++++ LISTED RECORDS

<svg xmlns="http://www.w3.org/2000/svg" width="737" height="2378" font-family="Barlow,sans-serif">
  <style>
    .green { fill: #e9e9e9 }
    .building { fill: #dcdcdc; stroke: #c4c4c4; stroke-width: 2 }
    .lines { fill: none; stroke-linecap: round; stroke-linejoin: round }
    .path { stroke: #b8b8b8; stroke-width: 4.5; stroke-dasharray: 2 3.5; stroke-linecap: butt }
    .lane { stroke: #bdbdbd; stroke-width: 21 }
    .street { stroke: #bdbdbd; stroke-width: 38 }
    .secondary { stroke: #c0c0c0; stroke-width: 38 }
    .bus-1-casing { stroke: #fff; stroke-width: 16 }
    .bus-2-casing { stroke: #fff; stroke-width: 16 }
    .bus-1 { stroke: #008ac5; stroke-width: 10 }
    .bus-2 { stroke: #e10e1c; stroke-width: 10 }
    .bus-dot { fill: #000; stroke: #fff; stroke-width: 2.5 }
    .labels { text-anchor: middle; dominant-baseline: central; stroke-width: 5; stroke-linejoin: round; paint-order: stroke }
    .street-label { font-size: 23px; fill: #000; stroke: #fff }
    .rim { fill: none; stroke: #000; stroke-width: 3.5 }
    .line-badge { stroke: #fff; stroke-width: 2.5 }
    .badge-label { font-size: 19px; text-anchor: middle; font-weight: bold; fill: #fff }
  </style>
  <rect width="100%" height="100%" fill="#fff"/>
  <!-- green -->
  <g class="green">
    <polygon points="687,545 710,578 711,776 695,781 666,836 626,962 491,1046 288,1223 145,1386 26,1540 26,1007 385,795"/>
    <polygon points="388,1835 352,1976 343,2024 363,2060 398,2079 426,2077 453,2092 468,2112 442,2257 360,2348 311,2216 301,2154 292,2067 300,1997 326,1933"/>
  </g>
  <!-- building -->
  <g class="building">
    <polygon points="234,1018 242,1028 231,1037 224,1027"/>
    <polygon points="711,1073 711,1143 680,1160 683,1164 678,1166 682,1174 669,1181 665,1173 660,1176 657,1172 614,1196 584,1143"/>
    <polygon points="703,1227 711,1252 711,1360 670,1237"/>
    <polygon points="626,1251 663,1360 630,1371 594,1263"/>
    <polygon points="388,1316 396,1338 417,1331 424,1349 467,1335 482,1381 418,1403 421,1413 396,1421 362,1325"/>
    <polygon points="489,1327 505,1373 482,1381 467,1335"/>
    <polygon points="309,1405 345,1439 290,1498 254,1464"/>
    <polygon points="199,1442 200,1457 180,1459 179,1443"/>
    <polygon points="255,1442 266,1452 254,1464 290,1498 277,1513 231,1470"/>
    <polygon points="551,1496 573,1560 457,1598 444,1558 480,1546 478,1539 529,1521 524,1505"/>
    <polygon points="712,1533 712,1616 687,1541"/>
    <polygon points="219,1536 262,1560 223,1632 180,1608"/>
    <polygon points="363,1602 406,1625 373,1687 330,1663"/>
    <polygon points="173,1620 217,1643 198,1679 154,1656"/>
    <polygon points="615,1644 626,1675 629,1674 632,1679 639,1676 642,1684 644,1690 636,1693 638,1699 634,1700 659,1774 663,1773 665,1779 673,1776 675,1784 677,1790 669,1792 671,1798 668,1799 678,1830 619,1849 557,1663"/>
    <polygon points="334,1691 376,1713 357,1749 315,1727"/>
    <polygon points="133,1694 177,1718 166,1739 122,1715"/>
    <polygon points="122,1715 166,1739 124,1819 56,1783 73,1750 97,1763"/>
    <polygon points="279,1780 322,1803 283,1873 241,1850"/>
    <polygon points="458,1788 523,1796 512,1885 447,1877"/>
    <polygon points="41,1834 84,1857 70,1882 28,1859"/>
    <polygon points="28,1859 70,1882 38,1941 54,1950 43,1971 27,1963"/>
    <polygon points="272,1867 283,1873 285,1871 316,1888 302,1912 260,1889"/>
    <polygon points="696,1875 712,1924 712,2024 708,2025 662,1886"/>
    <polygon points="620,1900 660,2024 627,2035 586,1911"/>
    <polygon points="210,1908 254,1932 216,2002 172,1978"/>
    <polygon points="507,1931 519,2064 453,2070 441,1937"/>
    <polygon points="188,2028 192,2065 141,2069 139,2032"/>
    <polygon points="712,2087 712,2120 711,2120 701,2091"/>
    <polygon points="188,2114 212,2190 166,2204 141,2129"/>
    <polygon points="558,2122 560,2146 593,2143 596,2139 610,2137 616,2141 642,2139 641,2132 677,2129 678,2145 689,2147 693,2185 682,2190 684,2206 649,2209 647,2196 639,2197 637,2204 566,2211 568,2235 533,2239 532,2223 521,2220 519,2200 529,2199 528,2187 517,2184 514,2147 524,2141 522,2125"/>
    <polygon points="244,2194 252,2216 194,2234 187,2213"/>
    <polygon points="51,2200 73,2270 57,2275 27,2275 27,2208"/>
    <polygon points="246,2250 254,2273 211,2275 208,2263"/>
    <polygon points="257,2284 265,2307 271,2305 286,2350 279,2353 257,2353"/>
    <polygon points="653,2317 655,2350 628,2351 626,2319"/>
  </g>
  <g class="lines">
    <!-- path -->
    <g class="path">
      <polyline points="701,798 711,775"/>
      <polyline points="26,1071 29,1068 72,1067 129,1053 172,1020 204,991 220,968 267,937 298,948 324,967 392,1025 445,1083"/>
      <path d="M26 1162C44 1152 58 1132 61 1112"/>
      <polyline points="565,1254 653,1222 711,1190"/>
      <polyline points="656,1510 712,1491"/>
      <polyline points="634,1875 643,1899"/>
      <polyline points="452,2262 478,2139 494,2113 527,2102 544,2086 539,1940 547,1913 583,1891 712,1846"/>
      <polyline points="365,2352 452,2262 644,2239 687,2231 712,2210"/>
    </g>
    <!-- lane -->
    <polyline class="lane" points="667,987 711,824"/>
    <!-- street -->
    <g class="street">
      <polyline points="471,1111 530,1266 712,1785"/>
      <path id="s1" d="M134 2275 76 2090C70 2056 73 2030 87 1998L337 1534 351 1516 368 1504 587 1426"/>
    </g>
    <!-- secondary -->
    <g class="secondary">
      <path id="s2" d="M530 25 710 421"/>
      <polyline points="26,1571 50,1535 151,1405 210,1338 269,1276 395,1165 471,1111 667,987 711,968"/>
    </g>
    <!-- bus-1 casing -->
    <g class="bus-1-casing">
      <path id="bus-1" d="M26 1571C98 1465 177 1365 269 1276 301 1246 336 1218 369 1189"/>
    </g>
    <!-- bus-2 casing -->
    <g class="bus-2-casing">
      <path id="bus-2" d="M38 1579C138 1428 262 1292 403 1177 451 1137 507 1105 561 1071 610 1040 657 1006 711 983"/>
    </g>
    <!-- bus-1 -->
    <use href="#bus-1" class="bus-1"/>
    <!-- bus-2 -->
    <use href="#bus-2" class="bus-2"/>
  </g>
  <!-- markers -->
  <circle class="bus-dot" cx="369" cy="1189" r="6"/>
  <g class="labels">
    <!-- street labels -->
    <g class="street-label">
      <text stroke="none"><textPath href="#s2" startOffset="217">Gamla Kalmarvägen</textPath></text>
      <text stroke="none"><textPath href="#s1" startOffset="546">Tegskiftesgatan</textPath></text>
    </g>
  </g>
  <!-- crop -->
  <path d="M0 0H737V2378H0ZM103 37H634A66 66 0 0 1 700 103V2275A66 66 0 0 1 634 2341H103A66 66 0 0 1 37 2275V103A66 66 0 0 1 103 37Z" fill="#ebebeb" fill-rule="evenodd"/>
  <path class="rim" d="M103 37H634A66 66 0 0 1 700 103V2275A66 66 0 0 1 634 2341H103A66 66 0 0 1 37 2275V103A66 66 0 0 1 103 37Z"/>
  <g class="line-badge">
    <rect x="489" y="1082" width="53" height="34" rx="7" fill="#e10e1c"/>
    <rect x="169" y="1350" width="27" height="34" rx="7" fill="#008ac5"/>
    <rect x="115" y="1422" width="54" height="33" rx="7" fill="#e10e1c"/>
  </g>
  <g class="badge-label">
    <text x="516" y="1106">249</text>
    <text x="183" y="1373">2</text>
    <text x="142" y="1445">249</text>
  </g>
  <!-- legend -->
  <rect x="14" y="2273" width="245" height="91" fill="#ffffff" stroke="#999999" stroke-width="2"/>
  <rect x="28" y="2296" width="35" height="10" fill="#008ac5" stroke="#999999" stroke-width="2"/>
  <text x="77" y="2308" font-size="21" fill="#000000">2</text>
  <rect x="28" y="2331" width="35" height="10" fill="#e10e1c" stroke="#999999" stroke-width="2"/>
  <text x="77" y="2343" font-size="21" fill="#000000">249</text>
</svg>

++++++++

TASK REQUIREMENTS => Set down, from the entries above, exactly the lines from the one with "#bdbdbd; stroke-width: 21" up to and including the one with "middle; dominant-baseline: central;", and no other lines.

REPLY =>
    .lane { stroke: #bdbdbd; stroke-width: 21 }
    .street { stroke: #bdbdbd; stroke-width: 38 }
    .secondary { stroke: #c0c0c0; stroke-width: 38 }
    .bus-1-casing { stroke: #fff; stroke-width: 16 }
    .bus-2-casing { stroke: #fff; stroke-width: 16 }
    .bus-1 { stroke: #008ac5; stroke-width: 10 }
    .bus-2 { stroke: #e10e1c; stroke-width: 10 }
    .bus-dot { fill: #000; stroke: #fff; stroke-width: 2.5 }
    .labels { text-anchor: middle; dominant-baseline: central; stroke-width: 5; stroke-linejoin: round; paint-order: stroke }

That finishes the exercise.